BEGIN Extracted entries

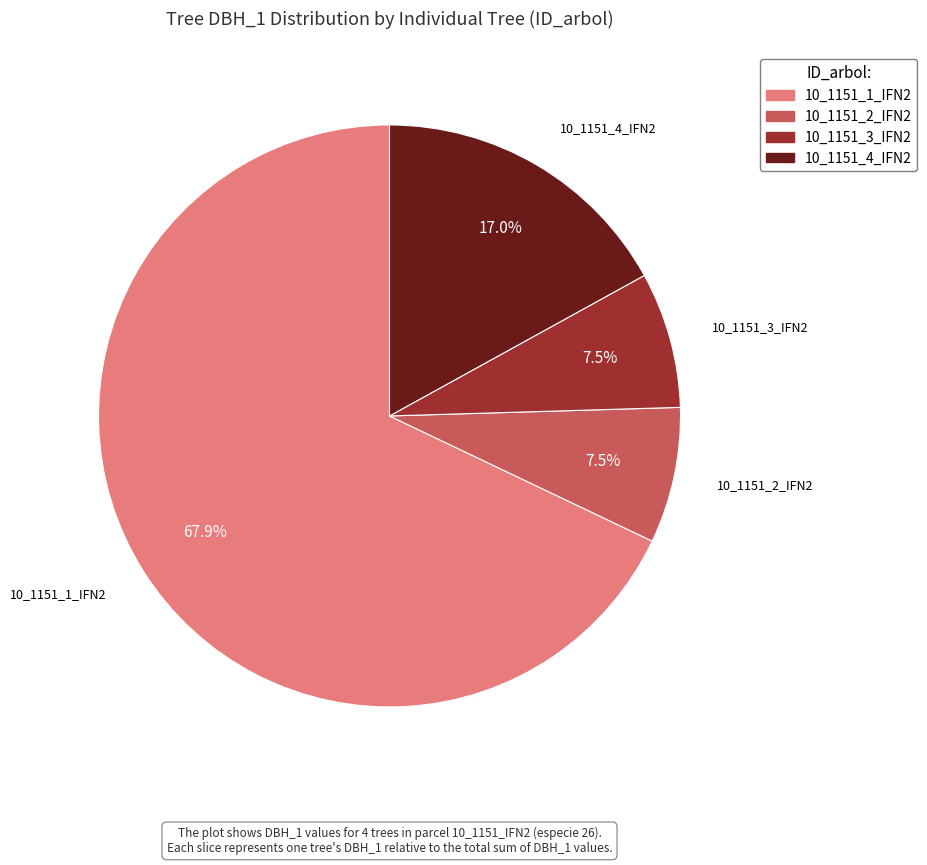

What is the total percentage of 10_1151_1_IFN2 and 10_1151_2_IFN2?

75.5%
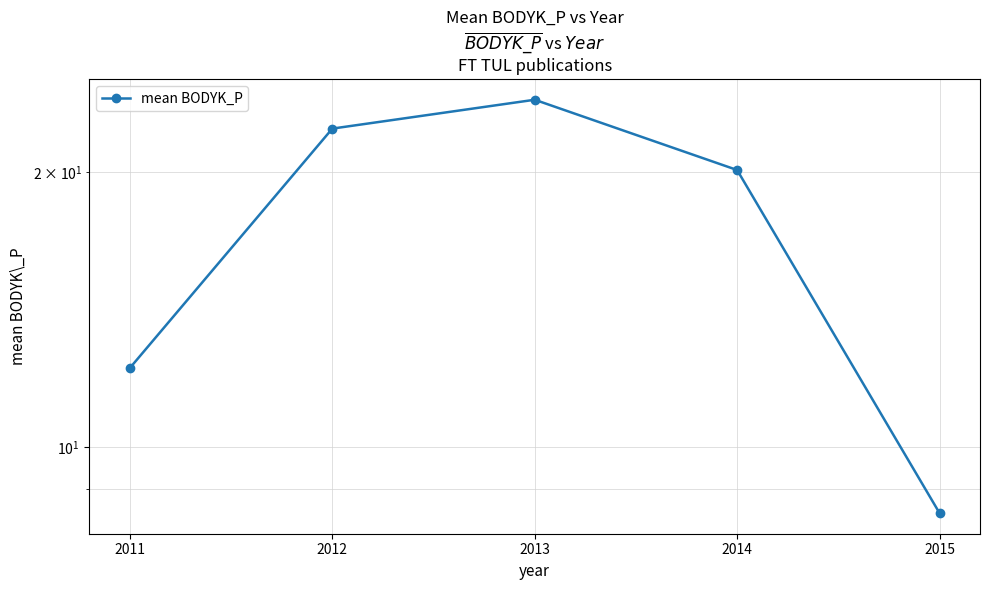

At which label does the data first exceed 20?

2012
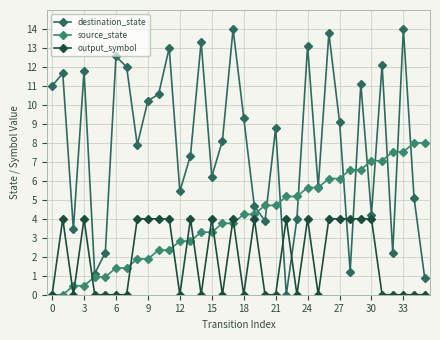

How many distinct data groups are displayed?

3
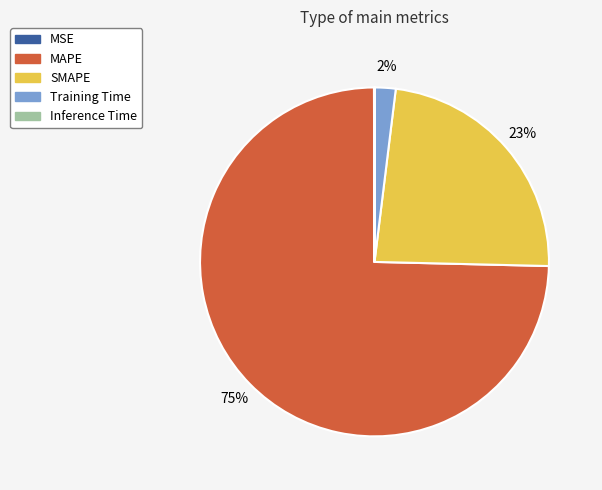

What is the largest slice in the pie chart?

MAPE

END Extracted entries

## Problem
List every line above that contains the word "data".

## Exercise response
At which label does the data first exceed 20?
How many distinct data groups are displayed?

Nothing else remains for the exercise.